● **REQUIRED TASK**: Reproduce the lines from the one containing "collector number: 11631" to the one containing "collectors: J. Cuatrecasas", including both, and write them out verbatim.
[Start]
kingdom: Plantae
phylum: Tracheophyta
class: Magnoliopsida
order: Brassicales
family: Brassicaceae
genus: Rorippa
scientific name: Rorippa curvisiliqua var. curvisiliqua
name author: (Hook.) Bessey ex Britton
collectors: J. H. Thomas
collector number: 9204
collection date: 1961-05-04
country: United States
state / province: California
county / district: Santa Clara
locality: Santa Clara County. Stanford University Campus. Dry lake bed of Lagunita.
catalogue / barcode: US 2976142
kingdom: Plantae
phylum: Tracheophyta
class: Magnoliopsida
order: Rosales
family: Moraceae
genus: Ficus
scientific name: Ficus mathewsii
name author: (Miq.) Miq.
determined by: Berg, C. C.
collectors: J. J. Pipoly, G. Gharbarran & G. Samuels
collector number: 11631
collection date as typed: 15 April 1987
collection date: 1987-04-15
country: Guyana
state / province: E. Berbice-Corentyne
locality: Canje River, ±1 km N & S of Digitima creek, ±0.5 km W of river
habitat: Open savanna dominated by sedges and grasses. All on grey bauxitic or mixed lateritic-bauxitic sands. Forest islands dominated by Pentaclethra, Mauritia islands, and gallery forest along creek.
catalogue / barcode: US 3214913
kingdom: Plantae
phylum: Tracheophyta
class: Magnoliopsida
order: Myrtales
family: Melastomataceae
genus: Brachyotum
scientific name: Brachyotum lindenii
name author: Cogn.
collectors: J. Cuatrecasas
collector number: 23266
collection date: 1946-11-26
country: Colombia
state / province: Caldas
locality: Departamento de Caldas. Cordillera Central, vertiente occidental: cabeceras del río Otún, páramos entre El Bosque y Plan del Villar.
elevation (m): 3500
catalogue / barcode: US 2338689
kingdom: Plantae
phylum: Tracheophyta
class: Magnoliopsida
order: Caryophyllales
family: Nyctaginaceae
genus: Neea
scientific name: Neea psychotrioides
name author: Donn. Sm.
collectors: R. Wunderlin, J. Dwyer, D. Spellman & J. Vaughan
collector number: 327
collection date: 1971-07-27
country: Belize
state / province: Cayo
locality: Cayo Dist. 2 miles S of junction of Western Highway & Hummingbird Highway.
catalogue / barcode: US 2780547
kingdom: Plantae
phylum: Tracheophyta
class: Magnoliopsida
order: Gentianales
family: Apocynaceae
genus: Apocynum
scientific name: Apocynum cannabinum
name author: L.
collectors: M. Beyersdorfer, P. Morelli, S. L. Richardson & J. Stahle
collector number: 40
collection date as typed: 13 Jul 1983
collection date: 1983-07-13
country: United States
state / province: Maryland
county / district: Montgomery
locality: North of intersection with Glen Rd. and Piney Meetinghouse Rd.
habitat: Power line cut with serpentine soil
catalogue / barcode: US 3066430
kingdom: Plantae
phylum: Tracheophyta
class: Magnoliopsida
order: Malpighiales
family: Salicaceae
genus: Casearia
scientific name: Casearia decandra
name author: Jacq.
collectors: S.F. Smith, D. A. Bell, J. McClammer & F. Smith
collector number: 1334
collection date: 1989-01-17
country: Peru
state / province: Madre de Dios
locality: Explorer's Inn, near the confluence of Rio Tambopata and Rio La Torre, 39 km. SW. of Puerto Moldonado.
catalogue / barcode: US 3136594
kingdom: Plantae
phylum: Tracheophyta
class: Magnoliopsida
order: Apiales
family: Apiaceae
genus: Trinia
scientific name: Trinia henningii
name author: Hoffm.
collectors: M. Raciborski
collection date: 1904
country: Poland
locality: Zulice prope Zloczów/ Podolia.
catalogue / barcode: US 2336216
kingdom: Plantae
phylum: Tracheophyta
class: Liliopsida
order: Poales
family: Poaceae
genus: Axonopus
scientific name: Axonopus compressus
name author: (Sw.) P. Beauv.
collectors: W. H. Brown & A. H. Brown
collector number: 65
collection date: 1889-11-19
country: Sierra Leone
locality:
[End]
● **ANSWER IN FULL**:
collector number: 11631
collection date as typed: 15 April 1987
collection date: 1987-04-15
country: Guyana
state / province: E. Berbice-Corentyne
locality: Canje River, ±1 km N & S of Digitima creek, ±0.5 km W of river
habitat: Open savanna dominated by sedges and grasses. All on grey bauxitic or mixed lateritic-bauxitic sands. Forest islands dominated by Pentaclethra, Mauritia islands, and gallery forest along creek.
catalogue / barcode: US 3214913
kingdom: Plantae
phylum: Tracheophyta
class: Magnoliopsida
order: Myrtales
family: Melastomataceae
genus: Brachyotum
scientific name: Brachyotum lindenii
name author: Cogn.
collectors: J. Cuatrecasas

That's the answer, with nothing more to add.